Yıllardır kredi kartları sayesinde piyasada sahte bir bolluk yaratılmıştı. Herkesin elinde onlarca kart vardı. Bu durum dünyanın hiçbir ülkesinde yoktur. İnsanlar gelecek kaygısı düşünmeden sanki bu kartlar kendilerine hibe edilmiş gibi algılayıp sınırsız harcama yapabiliyordu.

Bu davranışı da pek anlamış değilim. Demek çaresizlikten olsa gerek millet sanki sanal bir alemin girdabına takılmış gidiyordu. Bunun başka türlü bir izah tarzı yoktur.

Sen bankanda kaç paran olduğunu hesap etmeden nasıl alışveriş yaparsın. Borçlan, borçlan nereye kadar? İşte bu gerçek yaşamdan doludizgin uzaklaşmanın faturası bugün kesilecek. 

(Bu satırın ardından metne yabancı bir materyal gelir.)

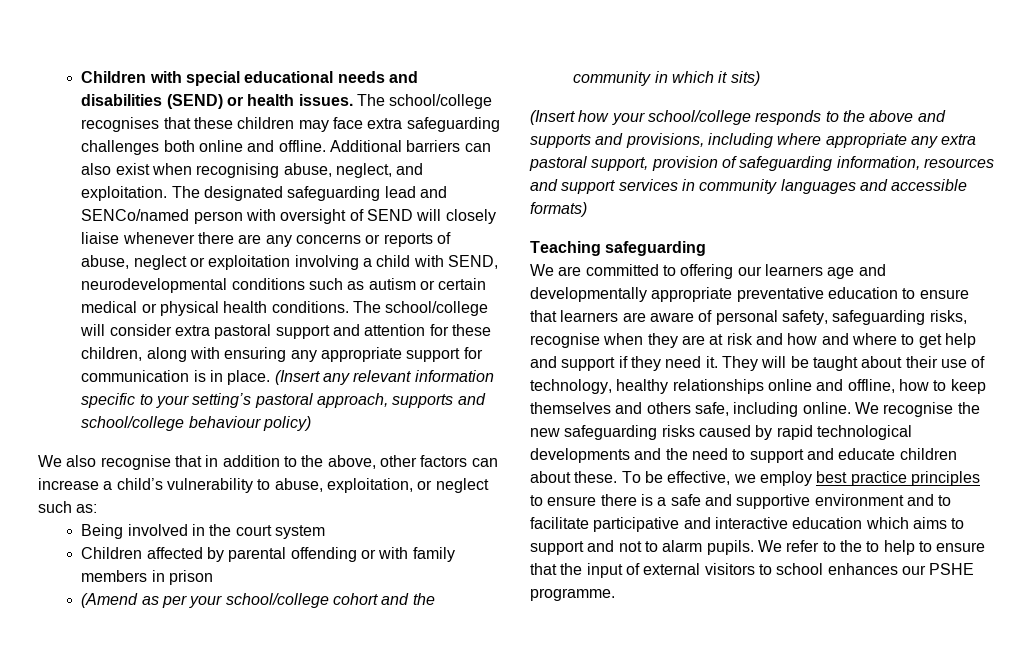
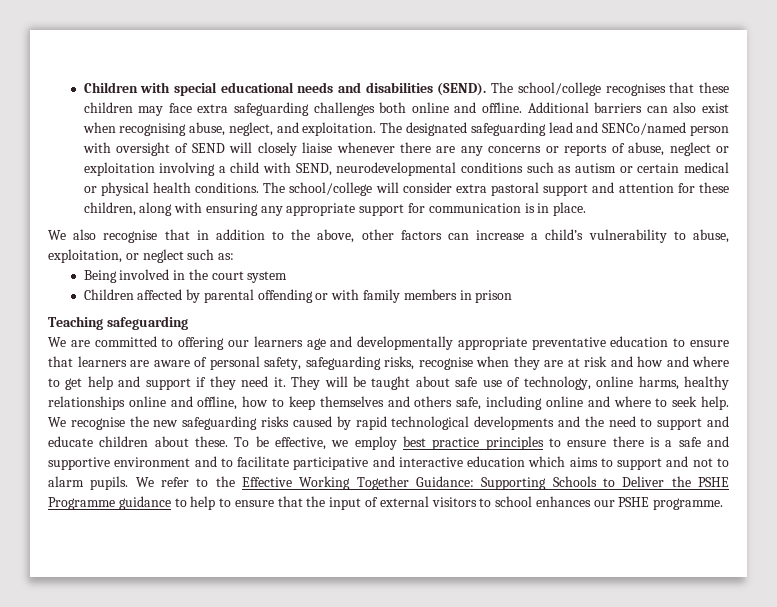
[166,94,353,109] (SEND) or health issues. -> [437,82,487,96] (SEND).
[274,370,494,385] [81,393,486,408] [81,416,311,431] (Insert any relevant information specific to your setting’s pastoral approach, supports and school/college behaviour policy) -> (587, 209) none
[81,593,435,608] [573,71,760,86] [530,110,946,125] [530,133,977,148] [529,156,994,171] [530,179,968,194] [530,202,587,217] // (Amend as per your school/college cohort and the community in which it sits) // (Insert how your school/college responds to the above and supports and provisions, including where appropriate any extra pastoral support, provision of safeguarding information, resources and support services in community languages and accessible formats) -> (513, 296) none
[905,356,938,368] their -> [455,377,478,387] safe
(612, 386) none -> [596,376,679,390] online harms,
[802,402,851,414] online. -> [545,396,730,410] online and where to seek help.
(862, 546) none -> [242,476,730,490] [48,496,171,510] Effective Working Together Guidance: Supporting Schools to Deliver the PSHE Programme guidance

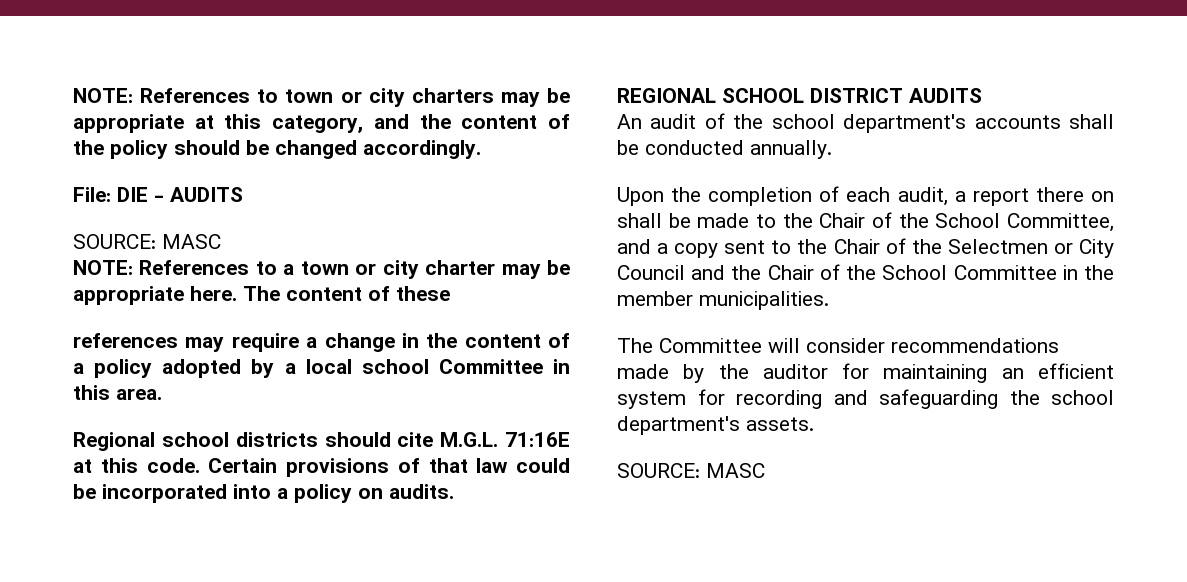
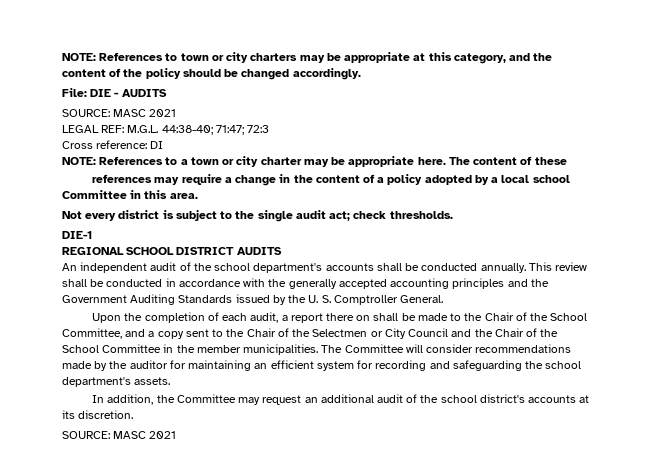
(221, 241) none -> [149,109,177,117] [62,125,270,135] [62,140,164,149] 2021 // LEGAL REF: M.G.L. 44:38-40; 71:47; 72:3 // Cross reference: DI
[73,432,570,451] [73,458,570,477] [73,484,454,503] Regional school districts should cite M.G.L. 71:16E at this code. Certain provisions of that law could be incorporated into a policy on audits. -> [62,210,453,222] [62,231,92,239] Not every district is subject to the single audit act; check thresholds. // DIE-1
(642, 121) none -> [80,262,148,273] independent
(832, 149) none -> [528,262,588,271] [62,278,549,289] [62,294,444,305] This review shall be conducted in accordance with the generally accepted accounting principles and the Government Auditing Standards issued by the U. S. Comptroller General.
(829, 300) // -> (319, 349) none
[617,463,765,478] // SOURCE: MASC -> [92,394,590,405] [62,410,134,419] [62,431,177,439] // In addition, the Committee may request an additional audit of the school district's accounts at its discretion. // SOURCE: MASC 2021

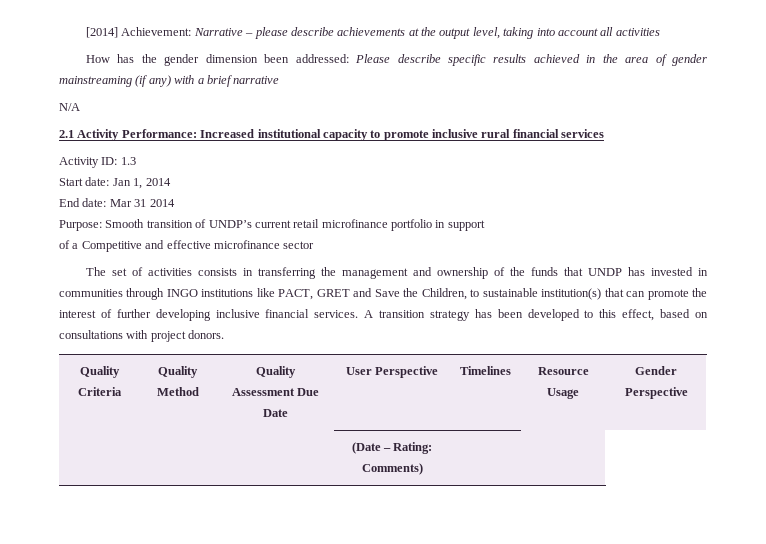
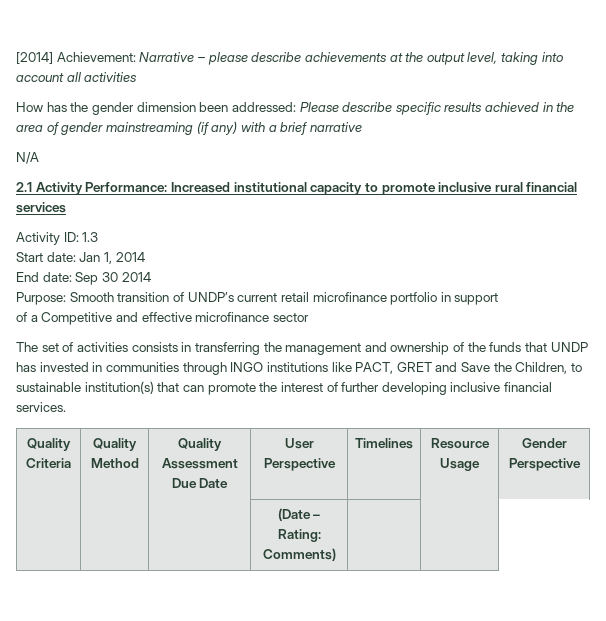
[109,199,147,207] Mar 31 -> [75,272,118,285] Sep 30
[364,309,708,321] [59,330,225,342] A transition strategy has been developed to this effect, based on consultations with project donors. -> (66, 407) none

 Bu güne kadar bankaların tüketimi arttırmak için kredi kartı uygulamasına sınırlama getirilmesi AKP iktidarının ülke ekonomisinde ve insanların alım gücünde sağlandığını iddia ettiği büyümenin ne menem bir şey olduğunu deşifre edecek zaten.

Bakalım neymiş ‘’refah’’ seviyemiz! Bunu görebilmek için çok değil bir kaç gün beklemek yeterli.

Para piyasasında dolar ve Euro’nun önlenemez yükselişi ve TL’nin gün geçtikçe değer kaybediyor oluşu ekonominin tepetaklak gidişini gösteren verilerdir.

Dünya ekonomisinde gelişmiş ülke ekonomilerindeki iyiye gidişin, gelişmekte olan ülkelerin aleyhine işlediğini anlatan  ekonomik göstergeler Türkiye”nin içinde bulunduğu siyasal ve ekonomik krizin gerçek seviyesini izah etmekten uzaktır.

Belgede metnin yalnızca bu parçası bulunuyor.